Task list:
**1)** Could you repeat the dog bite text starting at "Dog bite injuries" and ending at "from the incident.", but swap "Pennsylvania" out for "Ohio"?
**2)** Can you carry on the dog bite text from the point where it stops?

Supplied text:
__________________________________________________

Dog bite injuries and your rights
Dogs are often more than just a pet – they are an integral part of families. Dogs and other animals can be loving, safe and wonderful companions. It’s important to remember, though, that dogs can also be dangerous and can bite when they feel threatened or if they are defending their territory. Dog bites and injuries caused by other animals are serious and can have a dramatic impact on the lives of the victim. In Pennsylvania, owners are responsible for their animals and could be held accountable for incidents that occur. If you or a member of your family has been the victim of dog bite, you may be entitled to compensation for physical and/or emotional injuries resulting from the incident.
Dale E. Anstine, personal injury attorneys in York, PA, can help
The experienced dog bite injury attorneys at Dale E. Anstine, serving the greater York, Gettysburg and Hanover areas, are ready to fight for your rights and seek the compensation you deserve. Contact us today for a free consultation to speak with an experienced attorney. Our dog bite lawyers are prepared to stand up to the insurance company to make sure each client receives the compensation they deserve.

__________________________________________________

Data under study:
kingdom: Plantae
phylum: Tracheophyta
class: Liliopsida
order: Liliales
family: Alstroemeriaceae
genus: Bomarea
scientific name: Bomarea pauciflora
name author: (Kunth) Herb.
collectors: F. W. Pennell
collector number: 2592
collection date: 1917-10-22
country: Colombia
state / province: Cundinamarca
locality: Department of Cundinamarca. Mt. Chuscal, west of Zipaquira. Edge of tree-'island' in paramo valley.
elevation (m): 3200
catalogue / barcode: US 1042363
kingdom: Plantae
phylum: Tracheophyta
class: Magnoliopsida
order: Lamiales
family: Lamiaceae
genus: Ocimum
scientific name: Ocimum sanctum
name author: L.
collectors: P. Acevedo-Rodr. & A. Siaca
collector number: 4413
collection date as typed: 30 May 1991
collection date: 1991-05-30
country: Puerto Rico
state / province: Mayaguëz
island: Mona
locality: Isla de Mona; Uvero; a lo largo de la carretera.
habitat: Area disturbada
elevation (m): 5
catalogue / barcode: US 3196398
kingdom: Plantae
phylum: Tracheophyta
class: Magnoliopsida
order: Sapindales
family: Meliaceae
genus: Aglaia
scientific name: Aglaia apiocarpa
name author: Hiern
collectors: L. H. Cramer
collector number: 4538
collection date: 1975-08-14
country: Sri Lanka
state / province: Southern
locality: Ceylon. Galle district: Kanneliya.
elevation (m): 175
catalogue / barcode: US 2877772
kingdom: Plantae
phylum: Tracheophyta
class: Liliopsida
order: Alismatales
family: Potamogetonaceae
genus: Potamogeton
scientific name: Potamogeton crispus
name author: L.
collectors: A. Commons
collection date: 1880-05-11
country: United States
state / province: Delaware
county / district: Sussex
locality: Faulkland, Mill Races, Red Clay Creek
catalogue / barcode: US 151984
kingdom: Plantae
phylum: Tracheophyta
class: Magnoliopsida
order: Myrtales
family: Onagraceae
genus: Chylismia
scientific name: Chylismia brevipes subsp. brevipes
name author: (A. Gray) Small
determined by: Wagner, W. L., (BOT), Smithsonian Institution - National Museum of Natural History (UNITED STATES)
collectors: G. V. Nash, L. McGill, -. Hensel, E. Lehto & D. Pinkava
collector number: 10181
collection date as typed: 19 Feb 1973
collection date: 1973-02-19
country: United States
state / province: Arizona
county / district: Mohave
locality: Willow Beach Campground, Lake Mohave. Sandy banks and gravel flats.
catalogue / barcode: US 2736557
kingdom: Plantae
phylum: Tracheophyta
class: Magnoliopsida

__________________________________________________

Answers for this exercise:
**1)**
Dog bite injuries and your rights
Dogs are often more than just a pet – they are an integral part of families. Dogs and other animals can be loving, safe and wonderful companions. It’s important to remember, though, that dogs can also be dangerous and can bite when they feel threatened or if they are defending their territory. Dog bites and injuries caused by other animals are serious and can have a dramatic impact on the lives of the victim. In Ohio, owners are responsible for their animals and could be held accountable for incidents that occur. If you or a member of your family has been the victim of dog bite, you may be entitled to compensation for physical and/or emotional injuries resulting from the incident.

**2)**
Dog bite law in Pennsylvania
Pennsylvania’s dog confinement and housing law holds dog owners liable for damages if they fail to keep their dog in the house or yard, on a leash or “under the reasonable control of some person.” Pennsylvania is a “strict liability” dog bite state. A dog’s owner is responsible for injuries the dog causes, even if the dog has never bitten or acted aggressively before, and even if the owner had no idea the dog would bite or act aggressively. As a pet owner, it is your responsibility to take the steps to protect all those around your dog.
Protect yourself from unfamiliar dogs
There are ways to protect yourself from dog bite attacks. Animal behavior experts recommend the following if you are ever approached by an unwanted or aggressive dog:
(source: Center for Disease Control and Prevention)
- Remain motionless when approached by an unfamiliar dog.
- Curl into a ball with your head tucked, and your hands over your ears and neck if a dog knocks you over.
- Avoid direct eye contact with the dog.
- Say “No” or “Go home” in a very firm, deep voice.
- Stand with the side of your body facing the dog. Directly facing a dog can make the dog feel threatened.
- Slowly raise your hands to your neck with your elbows in.
- Wait for the dog to pass or slowly back away from the dog.
- Approach an unfamiliar dog.
- Run from a dog.
- Panic or make loud noises.
- Disturb a dog that is sleeping, eating or caring for puppies.
- Pet a dog without allowing it to get to know you (sniffing, seeing you first.)
- Encourage your dog to play aggressively.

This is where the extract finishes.